An inertial measurement unit (IMU) is extremely common, but better ones are bigger and more expensive. The core problem with any IMU is that it measures acceleration, which needs to be integrated to compute velocity, and then integrated again to compute position. Therefore, any random bias in the IMU due to misalignment, inaccurate calibration, or other error that is consistent during flight causes the inertial navigation system (INS)'s computation of velocity to drift away from true roughly linearly with time, while position drifts quadratically.
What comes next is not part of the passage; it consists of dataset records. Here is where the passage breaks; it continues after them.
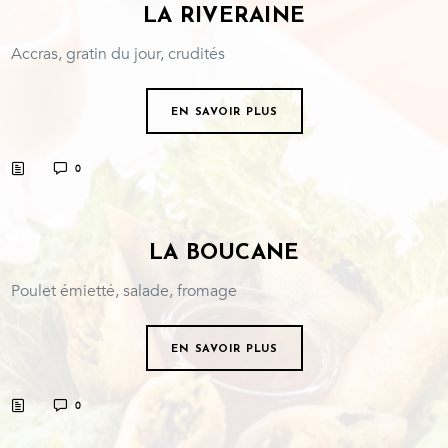
LA RIVERAINE
Accras, gratin du jour, crudités
EN SAVOIR PLUS
0
LA BOUCANE
Poulet émietté, salade, fromage
EN SAVOIR PLUS
0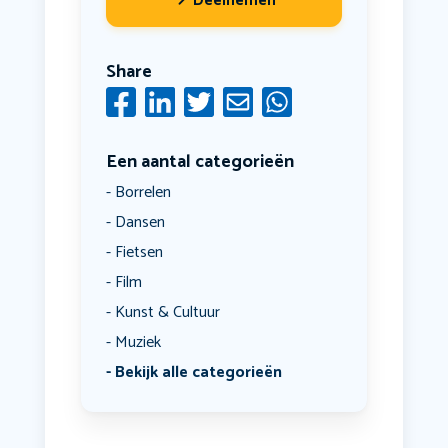
Deelnemen
Share
Een aantal categorieën
Borrelen
Dansen
Fietsen
Film
Kunst & Cultuur
Muziek
Bekijk alle categorieën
The way to fix that is have some completely different measurement method, like star tracking cameras or a GPS receiver, to give an independent check on where the rocket actually is, which you can compare to your model of where it ought to be if the measurements were right, and then calculate a correction to the numbers the IMU is giving you.
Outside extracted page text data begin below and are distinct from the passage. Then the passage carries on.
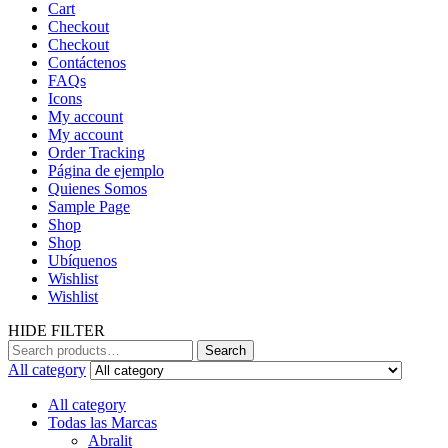
Cart
Checkout
Checkout
Contáctenos
FAQs
Icons
My account
My account
Order Tracking
Página de ejemplo
Quienes Somos
Sample Page
Shop
Shop
Ubíquenos
Wishlist
Wishlist
HIDE FILTER
Search
Search
for:
All category
All category
Todas las Marcas
Abralit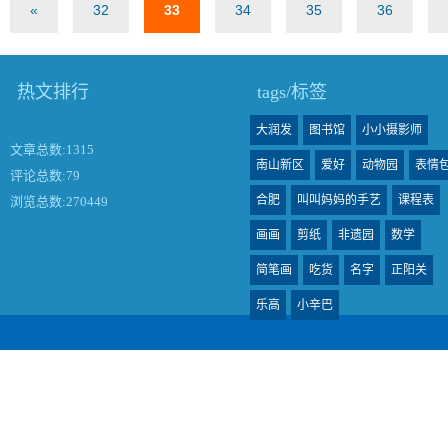
«
32
33
34
35
36
热文排行
tags/标签
大润发
图书馆
小小摄影师
文章总数:1315
南山新区
爱好
动物园
表情
评论总数:79
合肥
叫叫妈妈的手艺
课程表
浏览总数:270449
画画
剪纸
非遗园
数学
简笔画
吃货
名字
正阳关
乐高
小辛巴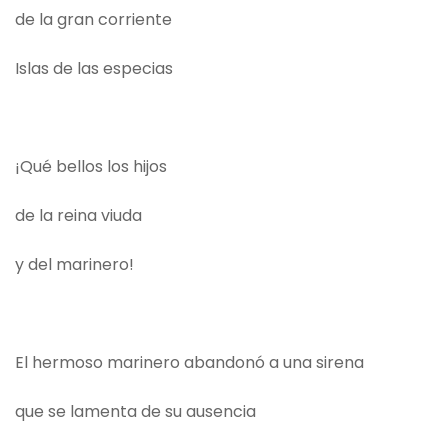
de la gran corriente
Islas de las especias
¡Qué bellos los hijos
de la reina viuda
y del marinero!
El hermoso marinero abandonó a una sirena
que se lamenta de su ausencia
Radar is nice, but it only measures range, and possibly range rate, because only motion along the line of sight causes a Doppler shift, and you have to point it at something that bounces it back (down at the ground, not up into the sky). A rearward-looking radar onboard the rocket could give you pretty good answers for the first few seconds, while you are going straight up rather slowly; but once you start to pitch over, things get more complicated. If you have a good enough map of the region you are traveling over, and you're flying fairly level and not too high, then a radar altimeter can be used for terrain contour matching (TERCOM), a process long used for cruise missile navigation; but it doesn't apply to space launches, because the trajectories are so different. The important radars in rocket motion determination near takeoff are the range instrumentation radars scattered around the launch site, which can combine observations of the same rocket from several different well-surveyed locations. See, for example, Nessmith 1976 (IEEE Trans Aero Elec Sys 12.6, 756-766) for the early history of these devices. Those observations, together with telemetry from the rocket (including the IMU and any other available sensors, as well as the rocket's navigation filter's best estimate of its own position), are generally fused by a different filter on the ground to provide an improved answer.
I don't know for sure what any particular launch vendor uses, but they don't really need to tell the rocket to update its onboard state estimate, if they are instead directly commanding the thrusters; there will be time to update everything during the pauses between later burns, again as part of determining what to command the rocket to do. I don't know for sure which gets displayed at the bottom of the video screen; but if it were me, I would publish only the ground control station's filter solution, not any of the raw telemetry.